E até onde se deve levar a sério — e mais, se deve admirar — essas opiniões tão biliosas? É o grande problema de O despenhadeiro. Vallejo não consegue, salvo em uma ou outra passagem, fazer com que seus argumentos mereçam ser ouvidos como mais do que uma piada de mau gosto. Pior: não convence de que sua argumentação é tão sólida e fundamentada quanto a de um pré-adolescente. E não é que seus alvos mereçam lá muito crédito. A situação da Colômbia — e da América Latina de modo geral — é realmente lamentável. Governos praticam e patrocinam violência, fomentam a corrupção, estimulam a burocracia e trabalham para dificultar a vida das pessoas. A família como instituição vive mesmo um período difícil, sufocada que está pelo egoísmo e pela própria violência que a cerca. E, por fim, a Igreja Católica de fato é hipócrita e contraditória. Para citar um exemplo recente, o Vaticano é tradicionalmente contra a manipulação de embriões, mas se manifestou a favor de tentativas de “escolher” através da genética a opção sexual da criança.
Falta talento
Só que a prosa de Vallejo é pobre demais para fazer valer suas idéias. Ora, da mesma forma que um ditador pode chegar ao poder apenas com seu talento oratório, para subjugar quem o escuta, um romancista depende de seu talento para converter o leitor em seguidor. Um exemplo emblemático é o austríaco Thomas Bernhard, que ataca frentes semelhantes às do colombiano – a ignorância travestida de catolicismo, a falsa moral de gente que finge decência em público e esconde podridão em particular, o empolamento ridículo de alguns artistas. Bernhard também é impiedoso, politicamente incorreto e exagerado, porém sua sintaxe circular, que acumula os impropérios de forma musical, quase bachiana, cria motivos e frases-chave para fixar incessantemente os argumentos e reclamações. O próprio Roberto Bolaño, na novela Noturno do Chile, ressalta com paixão e competência a podridão e a violência latinas.

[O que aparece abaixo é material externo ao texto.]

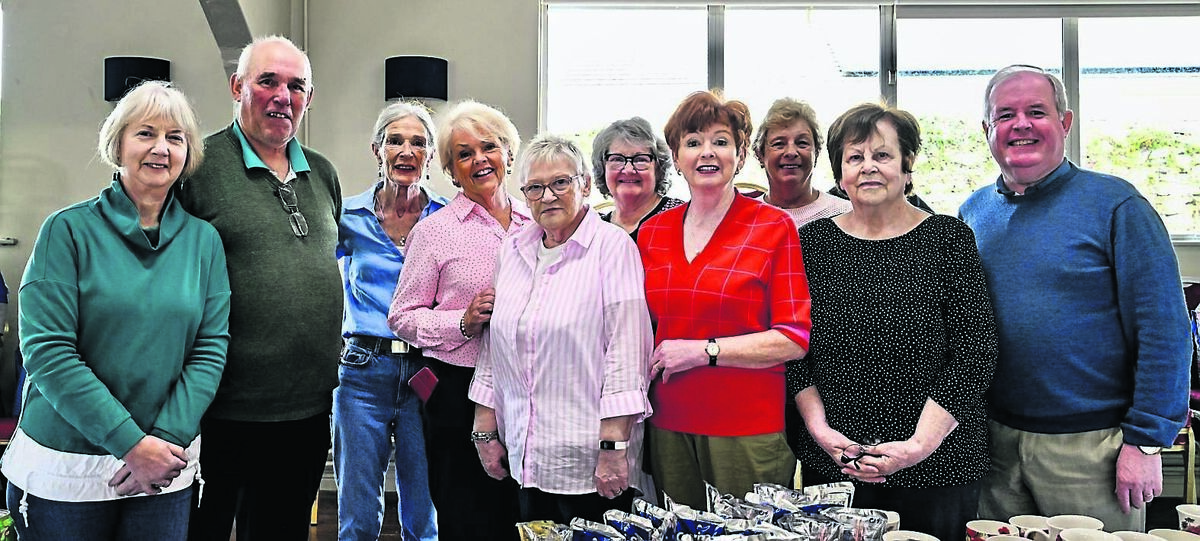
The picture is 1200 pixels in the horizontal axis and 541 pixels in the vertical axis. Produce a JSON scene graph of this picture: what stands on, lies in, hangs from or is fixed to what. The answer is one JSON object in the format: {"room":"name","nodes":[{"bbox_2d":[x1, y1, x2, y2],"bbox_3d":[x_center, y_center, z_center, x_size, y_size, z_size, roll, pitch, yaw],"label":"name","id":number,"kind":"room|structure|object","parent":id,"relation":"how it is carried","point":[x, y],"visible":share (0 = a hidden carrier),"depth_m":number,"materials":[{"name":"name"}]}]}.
{"room":"event hall","nodes":[
{"label":"event hall","id":0,"kind":"room"},
{"bbox_2d":[0,509,16,540],"bbox_3d":[-1.140,0.505,1.760,0.072,0.092,0.070,0,1,1],"label":"green can","id":1,"kind":"object","parent":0,"point":[2,524],"visible":0.99,"depth_m":1.76,"materials":[{"name":"green"}]},
{"bbox_2d":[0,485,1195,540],"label":"floor","id":2,"kind":"structure","parent":0,"point":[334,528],"depth_m":4.35,"materials":[{"name":"brown wood"}]},
{"bbox_2d":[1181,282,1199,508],"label":"chair","id":3,"kind":"object","parent":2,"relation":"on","point":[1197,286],"visible":0.32,"depth_m":4.01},
{"bbox_2d":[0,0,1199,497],"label":"wall","id":4,"kind":"structure","parent":0,"point":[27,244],"depth_m":5.01,"materials":[{"name":"grey paint"}]},
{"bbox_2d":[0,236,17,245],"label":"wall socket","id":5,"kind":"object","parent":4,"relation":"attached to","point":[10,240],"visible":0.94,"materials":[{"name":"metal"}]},
{"bbox_2d":[104,56,171,101],"bbox_3d":[-2.460,-1.012,4.950,0.336,0.245,0.201,0,1,1],"label":"wall lamp","id":6,"kind":"object","parent":4,"relation":"attached to","point":[139,70],"visible":0.65,"depth_m":4.87,"materials":[{"name":"black"}]},
{"bbox_2d":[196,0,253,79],"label":"beam","id":7,"kind":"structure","parent":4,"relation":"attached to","point":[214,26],"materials":[{"name":"grey paint"}]},
{"bbox_2d":[384,56,448,101],"bbox_3d":[-0.963,-0.993,4.862,0.354,0.234,0.246,0,1,1],"label":"wall lamp","id":8,"kind":"object","parent":4,"relation":"attached to","point":[434,84],"visible":0.98,"depth_m":4.77,"materials":[{"name":"black"}]},
{"bbox_2d":[535,0,1199,242],"bbox_3d":[1.730,-0.892,5.102,4.007,1.429,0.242,0,1,1],"label":"window","id":9,"kind":"structure","parent":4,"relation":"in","point":[1164,62],"depth_m":5.09,"materials":[{"name":"glass"}]},
{"label":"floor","id":10,"kind":"structure","parent":0,"visible":0},
{"bbox_2d":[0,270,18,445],"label":"chair","id":11,"kind":"object","parent":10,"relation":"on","point":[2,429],"visible":0.4,"depth_m":4.39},
{"bbox_2d":[7,82,233,540],"bbox_3d":[-1.229,0.280,2.426,0.489,1.448,0.670,0,1,1],"label":"woman","id":12,"kind":"object","parent":10,"relation":"on","point":[158,474],"visible":0.99,"depth_m":2.30},
{"bbox_2d":[178,35,345,540],"bbox_3d":[-1.099,0.195,2.950,0.531,1.814,0.672,0,1,15],"label":"man","id":13,"kind":"object","parent":10,"relation":"on","point":[307,178],"visible":0.96,"depth_m":2.79},
{"bbox_2d":[331,101,449,538],"bbox_3d":[-0.775,0.274,3.556,0.477,1.694,0.676,0,1,1],"label":"woman","id":14,"kind":"object","parent":10,"relation":"on","point":[391,284],"visible":0.81,"depth_m":3.37},
{"bbox_2d":[388,100,534,538],"bbox_3d":[-0.395,0.313,3.188,0.522,1.576,0.625,1,1,30],"label":"woman","id":15,"kind":"object","parent":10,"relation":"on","point":[476,234],"visible":0.75,"depth_m":3.02},
{"bbox_2d":[407,366,439,403],"bbox_3d":[-0.557,0.378,3.139,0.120,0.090,0.139,1,1,25],"label":"phone","id":16,"kind":"object","parent":15,"relation":"in","point":[417,377],"visible":0.8,"depth_m":3.10,"materials":[{"name":"red"}]},
{"bbox_2d":[467,130,653,538],"bbox_3d":[-0.091,0.353,2.793,0.584,1.451,0.537,1,1,39],"label":"woman","id":17,"kind":"object","parent":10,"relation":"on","point":[576,254],"visible":0.95,"depth_m":2.62},
{"bbox_2d":[589,115,685,241],"bbox_3d":[0.134,0.071,3.544,0.450,1.233,0.534,0,1,1],"label":"woman","id":18,"kind":"object","parent":10,"relation":"on","point":[628,172],"visible":0.4,"depth_m":3.55},
{"bbox_2d":[635,91,813,503],"bbox_3d":[0.367,0.235,2.772,0.558,1.449,0.520,1,1,40],"label":"woman","id":19,"kind":"object","parent":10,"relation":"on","point":[725,232],"visible":0.91,"depth_m":2.62},
{"bbox_2d":[749,98,854,232],"bbox_3d":[0.735,0.001,3.483,0.441,1.268,0.537,0,1,1],"label":"woman","id":20,"kind":"object","parent":10,"relation":"on","point":[775,153],"visible":0.38,"depth_m":3.48},
{"bbox_2d":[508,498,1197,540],"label":"table","id":21,"kind":"object","parent":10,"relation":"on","point":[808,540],"visible":0.56,"depth_m":1.87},
{"bbox_2d":[515,520,572,540],"bbox_3d":[-0.092,0.509,1.722,0.126,0.071,0.163,0,1,-15],"label":"snack bag","id":22,"kind":"object","parent":21,"relation":"on","point":[526,528],"visible":0.95,"depth_m":1.76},
{"bbox_2d":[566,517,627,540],"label":"snack bag","id":23,"kind":"object","parent":21,"relation":"on","point":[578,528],"visible":0.97,"depth_m":1.76,"materials":[{"name":"blue plastic"}]},
{"bbox_2d":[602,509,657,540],"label":"snack bag","id":24,"kind":"object","parent":21,"relation":"on","point":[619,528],"visible":0.96,"depth_m":1.81,"materials":[{"name":"blue plastic"}]},
{"bbox_2d":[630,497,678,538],"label":"snack bag","id":25,"kind":"object","parent":21,"relation":"on","point":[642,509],"visible":0.93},
{"bbox_2d":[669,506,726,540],"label":"snack bag","id":26,"kind":"object","parent":21,"relation":"on","point":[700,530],"visible":0.95,"depth_m":1.75,"materials":[{"name":"blue plastic"}]},
{"bbox_2d":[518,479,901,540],"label":"pile","id":27,"kind":"object","parent":21,"relation":"on","point":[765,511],"visible":0.94,"depth_m":1.72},
{"bbox_2d":[761,482,854,513],"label":"snack bag","id":28,"kind":"object","parent":21,"relation":"on","point":[815,495],"visible":0.88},
{"bbox_2d":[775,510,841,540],"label":"snack bag","id":29,"kind":"object","parent":21,"relation":"on","point":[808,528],"visible":0.94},
{"bbox_2d":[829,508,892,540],"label":"snack bag","id":30,"kind":"object","parent":21,"relation":"on","point":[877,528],"visible":0.92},
{"bbox_2d":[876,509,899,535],"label":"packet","id":31,"kind":"object","parent":21,"relation":"on","point":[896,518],"visible":0.38,"depth_m":1.81,"materials":[{"name":"white ceramic"}]},
{"bbox_2d":[883,529,939,540],"bbox_3d":[0.556,0.513,1.666,0.108,0.080,0.107,0,1,1],"label":"mug","id":32,"kind":"object","parent":21,"relation":"on","point":[921,534],"visible":0.99,"depth_m":1.70,"materials":[{"name":"white ceramic"}]},
{"bbox_2d":[965,519,1019,540],"bbox_3d":[0.741,0.520,1.765,0.094,0.084,0.095,0,1,1],"label":"mug","id":33,"kind":"object","parent":21,"relation":"on","point":[975,534],"visible":0.97,"depth_m":1.78,"materials":[{"name":"ceramic"}]},
{"bbox_2d":[1009,515,1055,540],"bbox_3d":[0.839,0.518,1.791,0.096,0.083,0.092,0,1,1],"label":"mug","id":34,"kind":"object","parent":21,"relation":"on","point":[1029,520],"visible":0.84,"depth_m":1.79,"materials":[{"name":"white ceramic"}]},
{"bbox_2d":[1046,515,1103,538],"bbox_3d":[0.901,0.512,1.772,0.100,0.084,0.093,0,1,1],"label":"mug","id":35,"kind":"object","parent":21,"relation":"on","point":[1079,518],"visible":0.81,"depth_m":1.79,"materials":[{"name":"white ceramic"}]},
{"bbox_2d":[1058,528,1123,540],"bbox_3d":[0.868,0.507,1.642,0.104,0.087,0.105,0,1,1],"label":"mug","id":36,"kind":"object","parent":21,"relation":"on","point":[1104,538],"visible":0.99,"depth_m":1.68,"materials":[{"name":"white ceramic"}]},
{"bbox_2d":[1107,530,1157,540],"bbox_3d":[0.942,0.507,1.644,0.096,0.082,0.101,0,1,1],"label":"mug","id":37,"kind":"object","parent":21,"relation":"on","point":[1133,534],"visible":0.74,"depth_m":1.68,"materials":[{"name":"white ceramic"}]},
{"bbox_2d":[1146,529,1197,540],"bbox_3d":[1.030,0.512,1.664,0.097,0.084,0.101,0,1,1],"label":"mug","id":38,"kind":"object","parent":21,"relation":"on","point":[1173,534],"visible":0.85,"depth_m":1.70,"materials":[{"name":"white ceramic"}]},
{"bbox_2d":[1177,502,1199,535],"bbox_3d":[1.184,0.513,1.833,0.095,0.090,0.091,0,1,1],"label":"mug","id":39,"kind":"object","parent":21,"relation":"on","point":[1189,512],"visible":0.92,"depth_m":1.83,"materials":[{"name":"white ceramic"}]},
{"bbox_2d":[787,101,997,540],"bbox_3d":[0.796,0.259,2.557,0.521,1.349,0.620,0,1,1],"label":"woman","id":40,"kind":"object","parent":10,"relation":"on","point":[846,254],"visible":0.93,"depth_m":2.43},
{"bbox_2d":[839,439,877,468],"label":"eyeglasses","id":41,"kind":"object","parent":40,"relation":"in","point":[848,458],"visible":0.82,"depth_m":2.36,"materials":[{"name":"black"}]},
{"bbox_2d":[958,64,1191,533],"bbox_3d":[1.331,0.238,2.658,0.511,1.613,0.656,0,1,-18],"label":"man","id":42,"kind":"object","parent":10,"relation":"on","point":[1129,213],"visible":0.93,"depth_m":2.47}
]}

Vallejo se limita a clamar e insultar, a vomitar bravatas sem se preocupar com qualquer forma narrativa. Há poucas variações de tom; o texto segue um ritmo monocórdio e modorrento. A pobreza retórica fica clara em frases de rebeldia juvenil: “Deus não existe, e, se existe, é um porco e a Colômbia, um matadouro”. Ou: “a vida é como uma aids”. Ou ainda: “estou pouco me lixando para a ciência. Se com ciência ou sem ciência vamos todos morrer do mesmo jeito…”. Seu narrador, ao chamar a mãe de cadela ou vagabunda, parece um menino mimado que aprontou e ficou sem jantar, como castigo. Em certa altura, ele comenta que o casamento dos pais é um inferno disfarçado de céu. Sua vida, ao contrário, pode ser classificada como um céu disfarçado de inferno.
O despenhadeiro só cresce quando esse narrador, talvez cansado de tanta intensidade, deixa entrever algum desespero e insegurança pela situação a sua volta. Ninguém pode ser sempre tão impassível e impenetrável, afinal. Infelizmente, para cada cena excelente como a que o narrador lembra como matou o pai para aliviá-lo do sofrimento, há frases como “vista-a na língua [uma camisinha] para que o padre não o contagie de aids com os dedos ao repartir o Cordeiro de boca em boca”. Se a intenção era ser um Thomas Bernhard, Fernando Vallejo não conseguiu ir além de Marcelo Mirisola.